На несколько минут присаживаюсь рядом с палатками. Мы знакомимся, обмениваемся обычными для таёжной встречи фразами, расспрашиваем друг у друга интересующую обе стороны информацию. Эвенки молоды, примерно лет двадцать, и, возможно, именно поэтому наш разговор не затягивается. Не поступает и традиционного приглашения попить чаю и посидеть у костра. Впрочем, они элементарно могут быть заняты, и я сам стараюсь не задерживаться и не отвлекать их.

Далее по берегу разбит табор работников заказника «Кодар». Стоят палатки, ревёт гусеничный вездеход, перегоняемый с одного места на другое. Здороваемся и здесь, но задерживаемся ещё меньше, чем у предыдущих палаток.

Свой бивак разбиваем у самого конца береговой линии. К вечеру на поляну двумя вездеходами завезут съёмочную группу американского телеканала National Geographic. Лучше сразу занять место подальше и никому не мешать.

Съёмки у National Geographic планируются пока подготовительные, в рамках какого-то большого проекта. Кажется, в октябре здесь пройдут по маршруту пожарные с Аляски.
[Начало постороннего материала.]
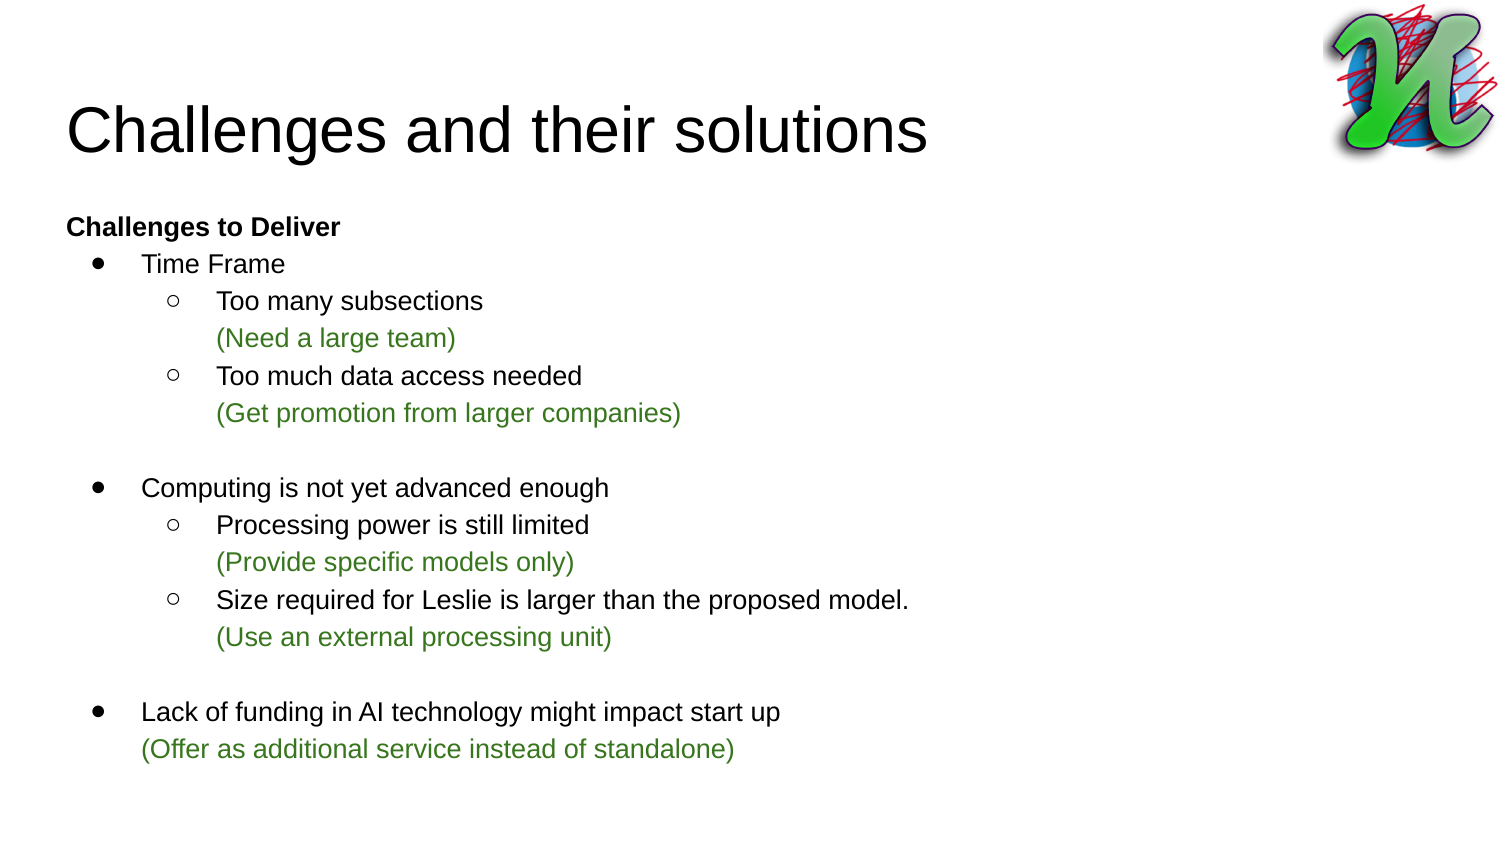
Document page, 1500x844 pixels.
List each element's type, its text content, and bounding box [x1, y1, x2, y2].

list Challenges to Deliver Time Frame Too many subsections (Need a large team) Too much data access needed (Get promotion from larger companies) Computing is not yet advanced enough Processing power is still limited (Provide specific models only) Size required for Leslie is larger than the proposed model. (Use an external processing unit) Lack of funding in AI technology might impact start up (Offer as additional service instead of standalone) [51, 189, 1449, 790]
title Challenges and their solutions [51, 72, 1449, 167]
picture [1322, 0, 1500, 170]
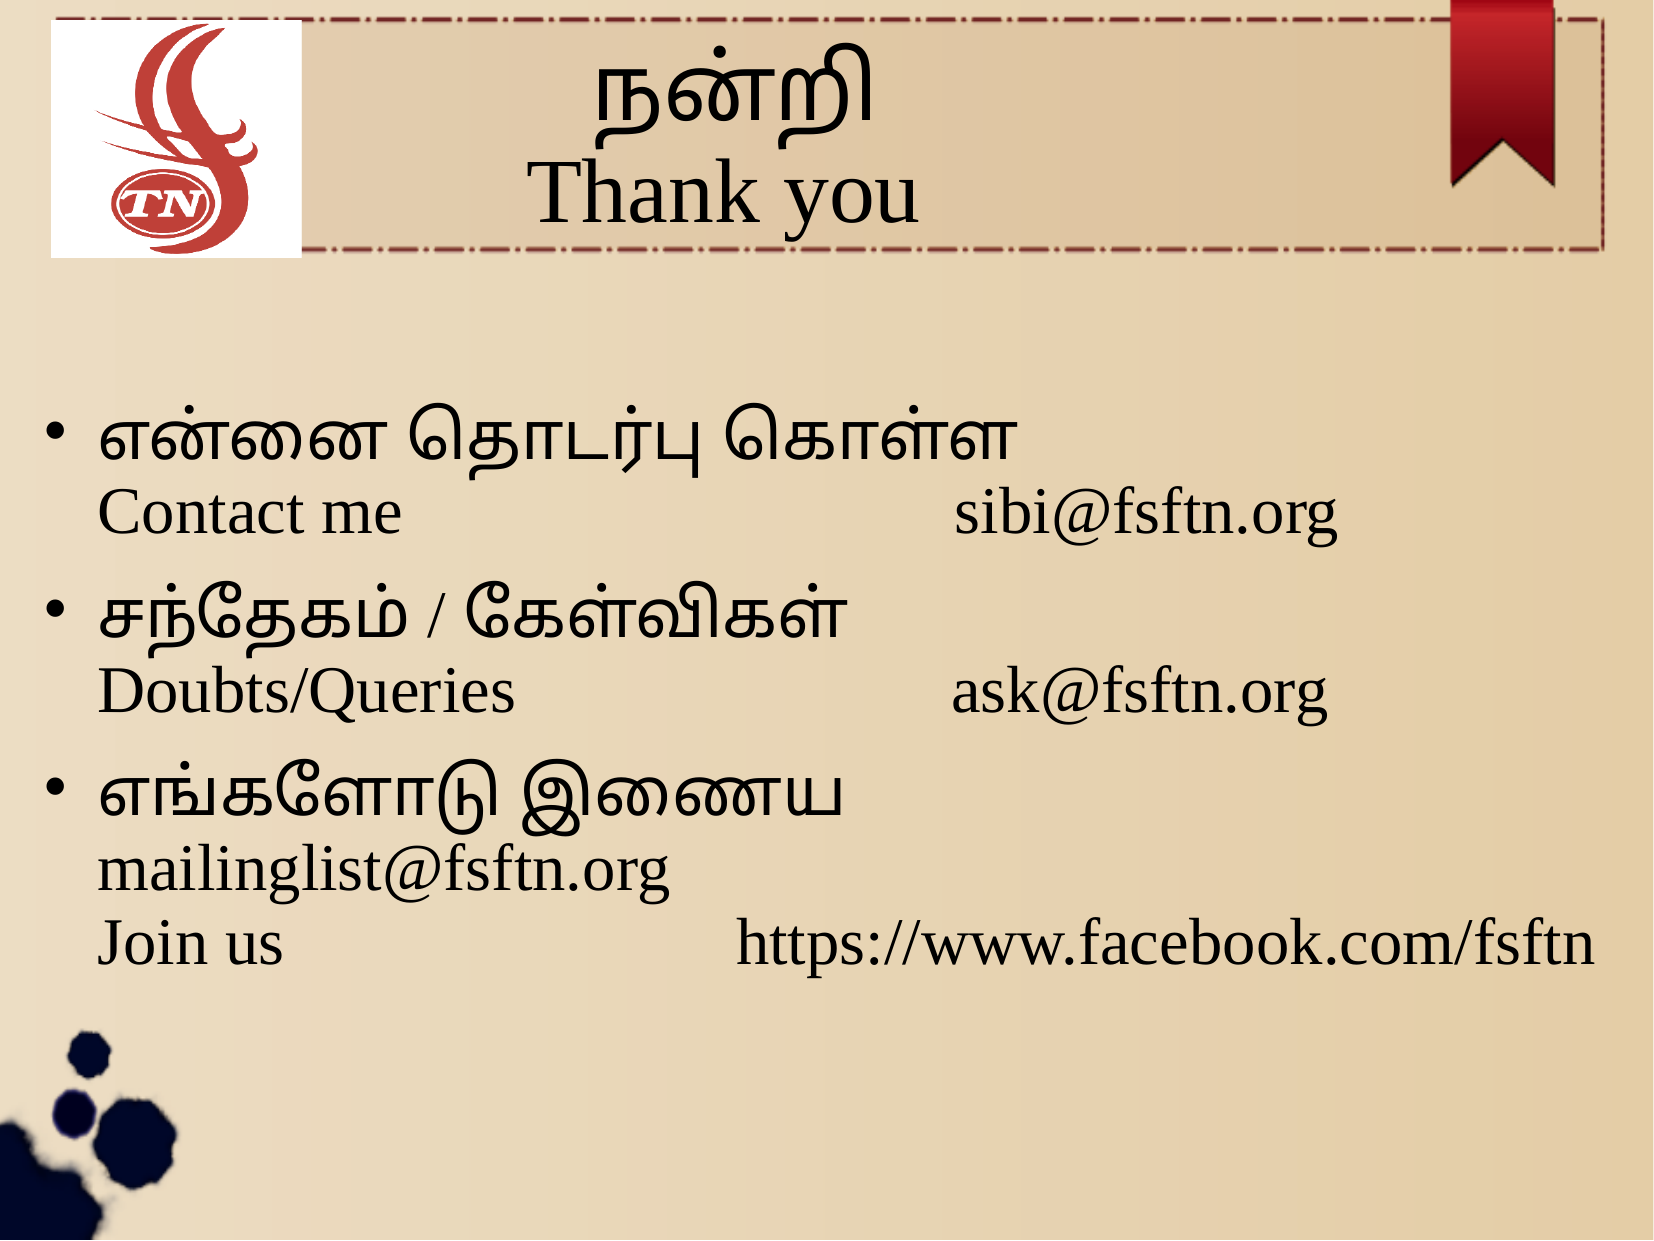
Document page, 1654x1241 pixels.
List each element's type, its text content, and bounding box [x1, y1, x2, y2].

picture [0, 0, 1654, 1240]
list என்னை தொடர்பு கொள்ள Contact me sibi@fsftn.org சந்தேகம் / கேள்விகள் Doubts/Queries ask@fsftn.org எங்களோடு இணைய mailinglist@fsftn.org Join us https://www.facebook.com/fsftn [26, 395, 1610, 1221]
title நன்றி Thank you [302, 32, 1412, 244]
Я им искренне сочувствую – даже с учётом того, что непосредственно в горы их не загонят, даже здесь, внизу, здешний климат доблестных работников огня ой как не порадует. Я, например, в конце сентября вполне думаю выходить по долине реки Сюльбан по колено в снегу. И одновременно проваливаясь ещё на полметра в ледяную воду, покрывающую бескрайние болота этих негостеприимных мест.

Зато на озере стало уютнее. Вокруг прибрали мусор, появились пиленые дрова. Даже поставили два туалета.

Шустро обедаем с Шаманом на горелке, и сразу идём работать. Сегодня мы изучаем восточную часть большого посёлка, некогда протянувшегося здесь на несколько километров вдоль южной оконечности Песков. Именно отсюда руководили добычей урана на хребте Кодар в 1949-1951 годах.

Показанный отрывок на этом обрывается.